Extrait du document ::

14 mars 2022 (14H40) – J’ai retrouvé, de-ci de-là, soit RT.com, soit RT-France, idem pour Spoutnik, tout cela avec mes vœux adressées à madame van der Leyen, qui est incontestablement notre représentante légitime et démocratiquement élue préposée à la réglementation de ce que je peux lire et de ce que je ne dois pas lire. Je dois avouer que la Reine-Mère des Commissaires européens, façon ‘Politburo’, commence à embarrasser mon langage, pour lui trouver des épithètes adéquats qui ne soient pas un peu trop lestes.

Passons outre, camarade, et passons au principal.

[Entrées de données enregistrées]

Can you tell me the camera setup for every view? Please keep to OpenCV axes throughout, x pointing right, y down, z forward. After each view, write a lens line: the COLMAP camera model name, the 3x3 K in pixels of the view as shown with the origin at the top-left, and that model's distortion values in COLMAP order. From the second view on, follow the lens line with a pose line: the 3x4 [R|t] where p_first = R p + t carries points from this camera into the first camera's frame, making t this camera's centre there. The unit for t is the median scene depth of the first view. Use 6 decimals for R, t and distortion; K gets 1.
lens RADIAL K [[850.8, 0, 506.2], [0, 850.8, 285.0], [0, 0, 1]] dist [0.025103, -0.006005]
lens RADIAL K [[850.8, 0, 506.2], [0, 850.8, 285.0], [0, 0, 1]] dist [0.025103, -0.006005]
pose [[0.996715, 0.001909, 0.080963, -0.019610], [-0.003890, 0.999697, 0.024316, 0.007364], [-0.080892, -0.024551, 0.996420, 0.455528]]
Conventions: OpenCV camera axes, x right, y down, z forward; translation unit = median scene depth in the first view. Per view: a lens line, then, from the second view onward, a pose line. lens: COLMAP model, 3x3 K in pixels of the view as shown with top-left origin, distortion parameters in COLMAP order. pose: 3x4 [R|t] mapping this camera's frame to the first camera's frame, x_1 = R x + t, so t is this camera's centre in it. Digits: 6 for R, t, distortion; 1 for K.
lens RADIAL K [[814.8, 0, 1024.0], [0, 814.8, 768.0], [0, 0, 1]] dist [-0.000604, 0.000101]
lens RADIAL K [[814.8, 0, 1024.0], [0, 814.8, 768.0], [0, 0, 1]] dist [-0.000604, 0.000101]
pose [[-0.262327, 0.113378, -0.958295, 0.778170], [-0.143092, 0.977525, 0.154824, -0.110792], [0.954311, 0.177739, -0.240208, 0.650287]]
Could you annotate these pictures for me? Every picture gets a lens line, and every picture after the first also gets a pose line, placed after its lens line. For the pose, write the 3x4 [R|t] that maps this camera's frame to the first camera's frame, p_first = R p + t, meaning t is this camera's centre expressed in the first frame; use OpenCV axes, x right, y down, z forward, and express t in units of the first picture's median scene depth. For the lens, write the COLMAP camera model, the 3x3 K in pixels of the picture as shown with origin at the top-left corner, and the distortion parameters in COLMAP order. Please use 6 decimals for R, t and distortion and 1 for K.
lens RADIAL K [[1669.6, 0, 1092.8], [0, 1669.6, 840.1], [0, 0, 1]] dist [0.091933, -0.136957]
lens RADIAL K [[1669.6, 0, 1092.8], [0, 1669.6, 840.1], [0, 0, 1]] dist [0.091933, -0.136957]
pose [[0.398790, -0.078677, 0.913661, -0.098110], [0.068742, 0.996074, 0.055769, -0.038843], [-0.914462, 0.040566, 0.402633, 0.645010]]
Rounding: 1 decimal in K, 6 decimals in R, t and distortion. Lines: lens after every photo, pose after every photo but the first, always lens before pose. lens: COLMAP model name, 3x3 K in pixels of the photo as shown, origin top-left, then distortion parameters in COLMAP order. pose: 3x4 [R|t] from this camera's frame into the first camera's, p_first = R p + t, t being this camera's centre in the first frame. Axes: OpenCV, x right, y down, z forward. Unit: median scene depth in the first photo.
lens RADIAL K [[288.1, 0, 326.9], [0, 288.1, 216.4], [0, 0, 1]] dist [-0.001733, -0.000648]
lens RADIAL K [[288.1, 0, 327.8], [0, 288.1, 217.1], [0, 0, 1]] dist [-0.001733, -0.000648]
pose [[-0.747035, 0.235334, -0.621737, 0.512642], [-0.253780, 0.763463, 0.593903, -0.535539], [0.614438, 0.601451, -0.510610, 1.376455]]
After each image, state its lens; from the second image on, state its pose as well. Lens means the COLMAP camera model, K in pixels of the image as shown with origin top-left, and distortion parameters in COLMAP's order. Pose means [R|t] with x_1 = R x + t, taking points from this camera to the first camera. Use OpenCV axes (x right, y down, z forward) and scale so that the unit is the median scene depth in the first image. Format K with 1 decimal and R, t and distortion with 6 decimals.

Consignes ::
#1 Dressez la liste complète des médias que l'extrait du document cite nommément.
#2 Recopiez mot pour mot le passage de l'extrait du document qui commence aux mots « 14 mars 2022 » et s'arrête après « peu trop lestes. ».
#3 Répondez brièvement à ces questions sur l'extrait du document.
(a) Quels date et horaire figurent en tête ?
(b) À qui l'auteur adresse-t-il ses vœux ?
(c) Par quel mot la dernière phrase interpelle-t-elle le lecteur ?

Réponses par tâche ::
#1
RT.com
RT-France
Spoutnik

#2
14 mars 2022 (14H40) – J’ai retrouvé, de-ci de-là, soit RT.com, soit RT-France, idem pour Spoutnik, tout cela avec mes vœux adressées à madame van der Leyen, qui est incontestablement notre représentante légitime et démocratiquement élue préposée à la réglementation de ce que je peux lire et de ce que je ne dois pas lire. Je dois avouer que la Reine-Mère des Commissaires européens, façon ‘Politburo’, commence à embarrasser mon langage, pour lui trouver des épithètes adéquats qui ne soient pas un peu trop lestes.

#3
(a) Le 14 mars 2022, à 14H40.
(b) À madame van der Leyen.
(c) Par le mot « camarade ».